## Data for this task
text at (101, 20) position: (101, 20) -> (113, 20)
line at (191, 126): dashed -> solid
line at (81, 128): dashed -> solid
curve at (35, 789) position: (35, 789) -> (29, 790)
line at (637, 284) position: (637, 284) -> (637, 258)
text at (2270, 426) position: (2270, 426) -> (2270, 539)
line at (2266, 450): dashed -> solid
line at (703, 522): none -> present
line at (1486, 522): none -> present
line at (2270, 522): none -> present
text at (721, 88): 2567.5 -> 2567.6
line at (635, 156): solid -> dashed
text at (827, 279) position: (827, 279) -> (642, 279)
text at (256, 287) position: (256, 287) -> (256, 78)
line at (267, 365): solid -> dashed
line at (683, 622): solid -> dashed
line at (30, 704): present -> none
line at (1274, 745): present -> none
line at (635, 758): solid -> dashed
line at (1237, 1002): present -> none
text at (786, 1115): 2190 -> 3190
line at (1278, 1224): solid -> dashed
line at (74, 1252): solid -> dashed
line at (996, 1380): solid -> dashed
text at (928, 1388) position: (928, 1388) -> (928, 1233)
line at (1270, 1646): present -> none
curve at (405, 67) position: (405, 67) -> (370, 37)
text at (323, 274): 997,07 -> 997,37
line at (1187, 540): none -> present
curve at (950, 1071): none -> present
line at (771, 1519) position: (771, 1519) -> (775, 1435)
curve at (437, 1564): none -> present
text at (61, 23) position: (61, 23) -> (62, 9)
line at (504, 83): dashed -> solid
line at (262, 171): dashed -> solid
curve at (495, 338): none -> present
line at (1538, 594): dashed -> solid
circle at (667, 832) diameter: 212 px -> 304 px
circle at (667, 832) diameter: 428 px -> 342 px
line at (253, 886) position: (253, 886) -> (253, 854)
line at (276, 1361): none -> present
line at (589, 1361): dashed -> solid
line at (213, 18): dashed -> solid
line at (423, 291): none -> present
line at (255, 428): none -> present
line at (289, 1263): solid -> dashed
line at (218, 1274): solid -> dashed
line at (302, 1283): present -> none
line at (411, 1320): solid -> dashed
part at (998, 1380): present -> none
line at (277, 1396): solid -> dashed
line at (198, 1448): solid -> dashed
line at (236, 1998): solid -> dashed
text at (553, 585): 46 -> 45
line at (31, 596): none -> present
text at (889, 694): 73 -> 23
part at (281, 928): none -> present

## Set problem
Rewrite all the data above with every "dashed" changed to "broken". Leave everything else as it is.

## Response to the task
text at (101, 20) position: (101, 20) -> (113, 20)
line at (191, 126): broken -> solid
line at (81, 128): broken -> solid
curve at (35, 789) position: (35, 789) -> (29, 790)
line at (637, 284) position: (637, 284) -> (637, 258)
text at (2270, 426) position: (2270, 426) -> (2270, 539)
line at (2266, 450): broken -> solid
line at (703, 522): none -> present
line at (1486, 522): none -> present
line at (2270, 522): none -> present
text at (721, 88): 2567.5 -> 2567.6
line at (635, 156): solid -> broken
text at (827, 279) position: (827, 279) -> (642, 279)
text at (256, 287) position: (256, 287) -> (256, 78)
line at (267, 365): solid -> broken
line at (683, 622): solid -> broken
line at (30, 704): present -> none
line at (1274, 745): present -> none
line at (635, 758): solid -> broken
line at (1237, 1002): present -> none
text at (786, 1115): 2190 -> 3190
line at (1278, 1224): solid -> broken
line at (74, 1252): solid -> broken
line at (996, 1380): solid -> broken
text at (928, 1388) position: (928, 1388) -> (928, 1233)
line at (1270, 1646): present -> none
curve at (405, 67) position: (405, 67) -> (370, 37)
text at (323, 274): 997,07 -> 997,37
line at (1187, 540): none -> present
curve at (950, 1071): none -> present
line at (771, 1519) position: (771, 1519) -> (775, 1435)
curve at (437, 1564): none -> present
text at (61, 23) position: (61, 23) -> (62, 9)
line at (504, 83): broken -> solid
line at (262, 171): broken -> solid
curve at (495, 338): none -> present
line at (1538, 594): broken -> solid
circle at (667, 832) diameter: 212 px -> 304 px
circle at (667, 832) diameter: 428 px -> 342 px
line at (253, 886) position: (253, 886) -> (253, 854)
line at (276, 1361): none -> present
line at (589, 1361): broken -> solid
line at (213, 18): broken -> solid
line at (423, 291): none -> present
line at (255, 428): none -> present
line at (289, 1263): solid -> broken
line at (218, 1274): solid -> broken
line at (302, 1283): present -> none
line at (411, 1320): solid -> broken
part at (998, 1380): present -> none
line at (277, 1396): solid -> broken
line at (198, 1448): solid -> broken
line at (236, 1998): solid -> broken
text at (553, 585): 46 -> 45
line at (31, 596): none -> present
text at (889, 694): 73 -> 23
part at (281, 928): none -> present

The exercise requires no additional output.